── Dataset entries ──

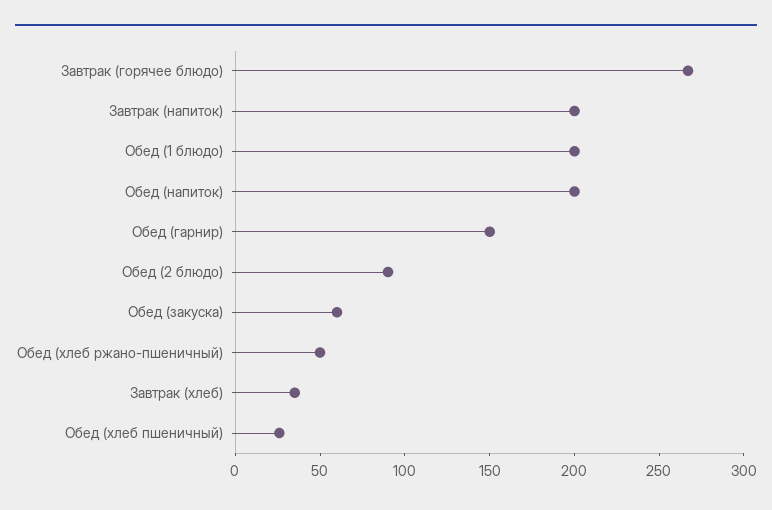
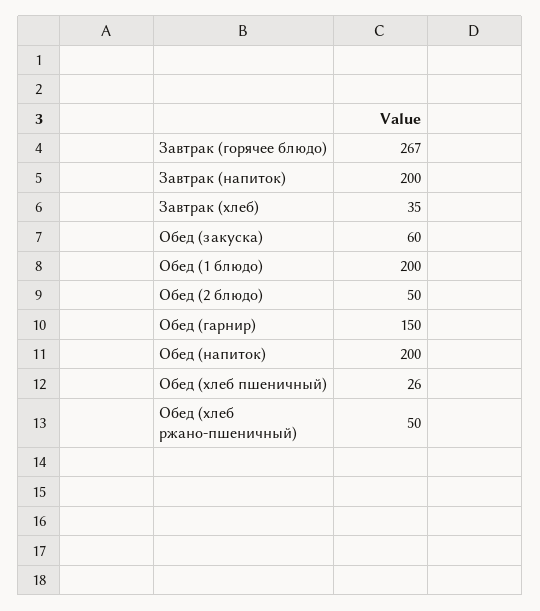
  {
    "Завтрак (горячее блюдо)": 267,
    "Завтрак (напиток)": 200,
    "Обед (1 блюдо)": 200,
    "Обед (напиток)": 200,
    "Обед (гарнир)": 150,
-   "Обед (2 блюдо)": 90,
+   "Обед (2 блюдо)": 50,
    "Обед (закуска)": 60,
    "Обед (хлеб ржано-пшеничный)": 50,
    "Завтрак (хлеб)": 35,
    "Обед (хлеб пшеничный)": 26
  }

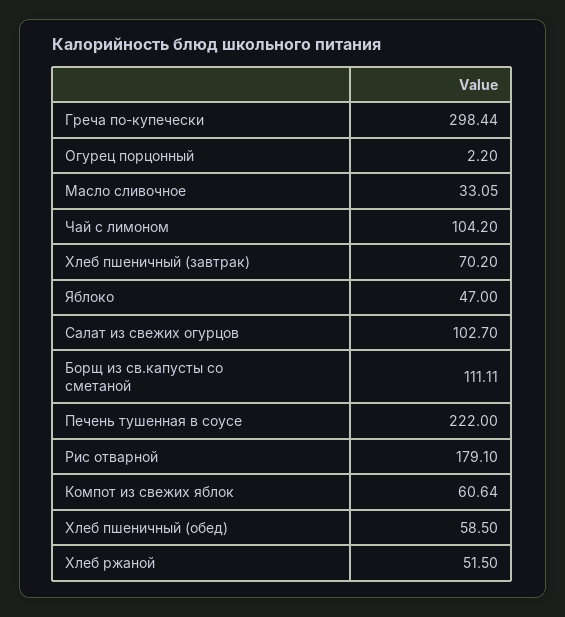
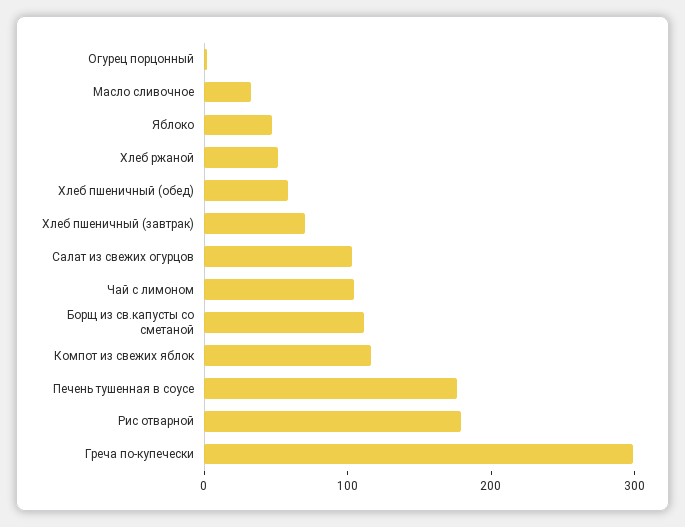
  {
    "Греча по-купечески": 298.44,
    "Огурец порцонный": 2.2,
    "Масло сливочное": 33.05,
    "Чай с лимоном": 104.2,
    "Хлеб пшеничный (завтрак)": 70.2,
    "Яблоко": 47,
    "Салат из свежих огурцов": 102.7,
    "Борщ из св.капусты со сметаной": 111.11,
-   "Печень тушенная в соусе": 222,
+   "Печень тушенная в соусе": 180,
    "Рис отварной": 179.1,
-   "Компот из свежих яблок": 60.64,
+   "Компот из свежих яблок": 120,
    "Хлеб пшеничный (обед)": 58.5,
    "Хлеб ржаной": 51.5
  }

───

Job: Where a line of the records holds the word "напиток", copy that line.

Response area:
    "Завтрак (напиток)": 200,
    "Обед (напиток)": 200,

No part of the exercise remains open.